Een weer geheel andere sfeer heeft het nummer Naked. De dromerige sfeer van Red Kite en het massieve technische geweld van A Cat With Seven Souls wordt opgevolgd door een betoverend landschap waarin de contouren van een griezelverhaal worden geschilderd. Je hoort de geesten daadwerkelijk rondvliegen. Een authentiek harmonium, elektronische loops en een indringende zacht schreeuwende fluisterstem geeft het geheel een spookachtige entourage.
En zo heeft elk nummer op dit album wel een verhaal en geeft elk nummer een compleet andere muzikale ervaring. Het nummer Crack heeft een strak drum- en bassritme, terwijl Your Beautiful Face weer een ambiente sfeer heeft met gesproken teksten in plaats van zang.
De teksten op dit laatstgenoemde nummer zijn zeer sterk en spreken, in elk geval bij mij, sterk tot de verbeelding. Het nummer gaat over uiterlijke schoonheid die de werkelijke aard van iemand kan verbergen en de innerlijke schoonheid die altijd blijft bestaan. Dit wordt gebruikt als metafoor voor de mooie beloften geuit door mensen, die daarna de verkregen macht op een negatieve wijze aanwenden. Luister naar de teksten ‘Your beautiful face is aged, lost its power‘, ‘I guess it is not the weapon that does the damage, but in whose hands it rests‘ en ‘The world is a safer place without your beautiful face‘ en verzink in je eigen gedachten. In het laatste nummer van de cd, het titelnummer Not The Weapon But The Hand, worden deze zinnen nogmaals herhaald.

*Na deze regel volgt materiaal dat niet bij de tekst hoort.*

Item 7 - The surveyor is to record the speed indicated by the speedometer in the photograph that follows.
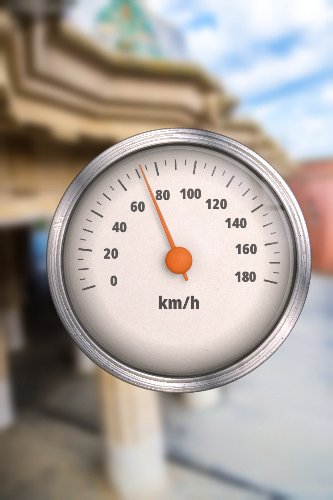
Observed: 72.5 km/h
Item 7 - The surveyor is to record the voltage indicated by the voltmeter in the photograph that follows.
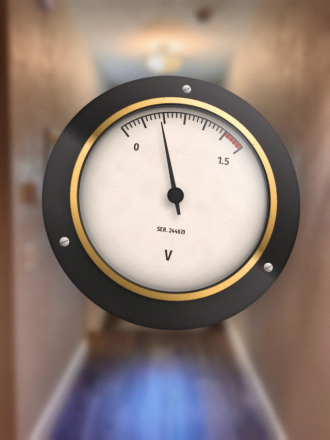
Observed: 0.45 V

Met “Not The Weapon But The Hand” heeft het duo Hogarth en Barbieri een album afgeleverd dat nieuwe paden in de progressieve muziek verkent doordat ogenschijnlijk oncontroleerbare harmonieën worden gebruikt, soms grenzend aan de atonaliteit, waarbij geen enkele toonsoort overheerst. De zang is net zo complex gearrangeerd als het toetsenspel, in meerdere lagen opgebouwd, zonder overigens chaotisch over te komen. Maar bovenal is het een mooi album, dat je meevoert over de muzikale landschappen die de heren aan ons voorschotelen.